Le jugement ayant été prononcé en dernier ressort, il fit l’objet d’un pourvoi en cassation, l’employeur faisant valoir que de tels motifs n’étaient pas compatibles avec l’exigence d’impartialité garantie par l’article 6 de la Conv. EDH, qui énonce que « toute personne a droit à ce que sa cause soit entendue équitablement, publiquement et dans un délai raisonnable, par un tribunal indépendant et impartial (…) ».

La cassation du jugement est prononcée au regard de l’exigence posée par ce texte. Elle n’est pas surprenante.

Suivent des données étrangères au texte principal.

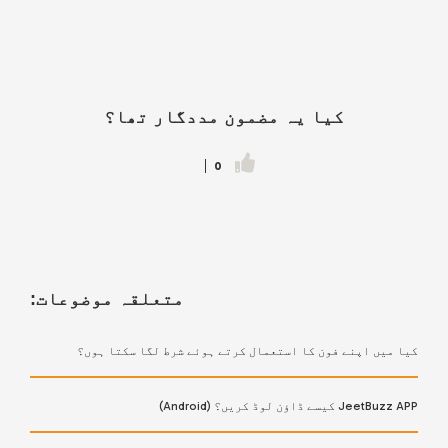
کیا یہ مضمون مددگار تھا؟
0
متعلقہ موضوعات:
کیا میں اپنے فون کا استعمال کرتے ہوئے شرط لگا سکتا ہوں؟
JeetBuzz APP کیسے ڈاؤن لوڈ کریں؟ (Android)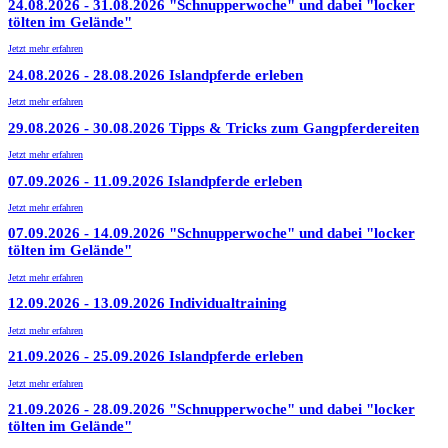
24.08.2026
-
31.08.2026
"Schnupperwoche" und dabei "locker
tölten im Gelände"
Jetzt mehr erfahren
24.08.2026
-
28.08.2026
Islandpferde erleben
Jetzt mehr erfahren
29.08.2026
-
30.08.2026
Tipps & Tricks zum Gangpferdereiten
Jetzt mehr erfahren
07.09.2026
-
11.09.2026
Islandpferde erleben
Jetzt mehr erfahren
07.09.2026
-
14.09.2026
"Schnupperwoche" und dabei "locker
tölten im Gelände"
Jetzt mehr erfahren
12.09.2026
-
13.09.2026
Individualtraining
Jetzt mehr erfahren
21.09.2026
-
25.09.2026
Islandpferde erleben
Jetzt mehr erfahren
21.09.2026
-
28.09.2026
"Schnupperwoche" und dabei "locker
tölten im Gelände"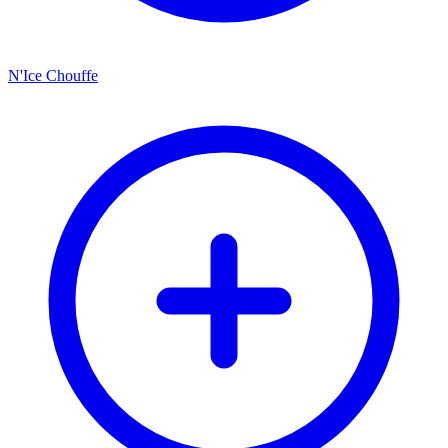
N'Ice Chouffe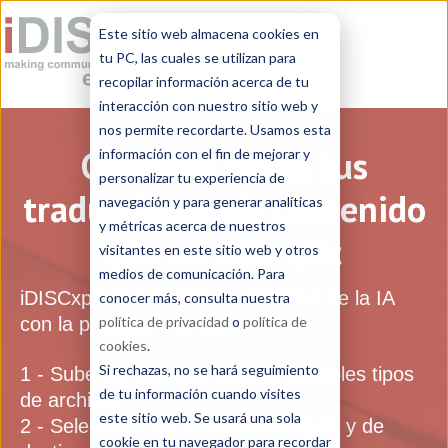
Este sitio web almacena cookies en
tu PC, las cuales se utilizan para
recopilar información acerca de tu
interacción con nuestro sitio web y
nos permite recordarte. Usamos esta
Gestiona todas tus
información con el fin de mejorar y
personalizar tu experiencia de
traducciones de contenido
navegación y para generar analíticas
y métricas acerca de nuestros
con un solo clic
visitantes en este sitio web y otros
medios de comunicación. Para
iDISCxpress
combina la velocidad de la IA
conocer más, consulta nuestra
con la precisión humana:
política de privacidad
o
política de
cookies
.
Si rechazas, no se hará seguimiento
1 - Sube tus archivos (acepta múltiples tipos
de tu información cuando visites
de archivo)
este sitio web. Se usará una sola
2 - Selecciona los idiomas de origen y de
cookie en tu navegador para recordar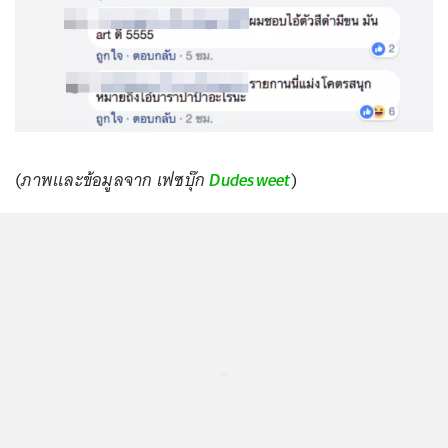
(
ภาพและข้อมูลจาก เฟซบุ๊ก
Dudesweet
)
...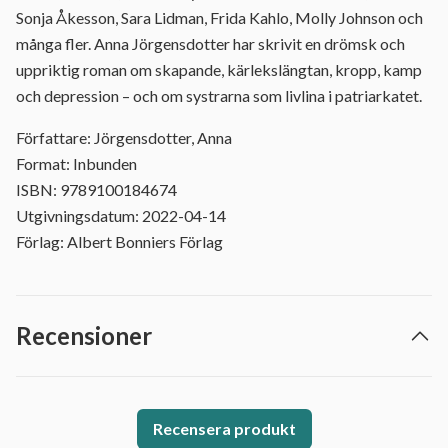
Sonja Åkesson, Sara Lidman, Frida Kahlo, Molly Johnson och
många fler. Anna Jörgensdotter har skrivit en drömsk och
uppriktig roman om skapande, kärlekslängtan, kropp, kamp
och depression – och om systrarna som livlina i patriarkatet.
Författare: Jörgensdotter, Anna
Format: Inbunden
ISBN: 9789100184674
Utgivningsdatum: 2022-04-14
Förlag: Albert Bonniers Förlag
Recensioner
Recensera produkt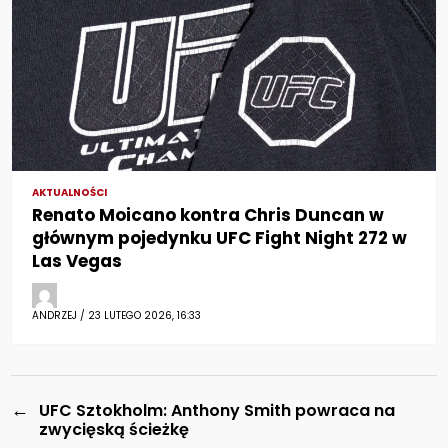
AKTUALNOŚCI
Renato Moicano kontra Chris Duncan w
głównym pojedynku UFC Fight Night 272 w
Las Vegas
ANDRZEJ / 23 LUTEGO 2026, 16:33
←
UFC Sztokholm: Anthony Smith powraca na
zwycięską ścieżkę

Selon François Mélin, Magistrat et Vice-Président du TGI de Bobigny, « cet arrêt constitue […] un nouvel exemple de mise en œuvre, dans le procès civil, des exigences du droit européen. Dans la même perspective, la Cour de cassation avait déjà censuré les juges du fond qui avaient condamné une personne après avoir relevé sa « piètre dimension » et son « quotient intellectuel aussi restreint que la surface habitable de sa caravane (Cass. Civ. 2e n°04-20.524) ou qui avaient retenu que l’employeur mis en cause avait réinventé le servage (Cass. Soc. 23 octobre 2013, n° 12-16.840). Dans ces deux espèces, la Cour avait relevé que les juges du fond avaient alors statué en des termes à la fois injurieux et manifestement incompatibles avec l’exigence d’impartialité.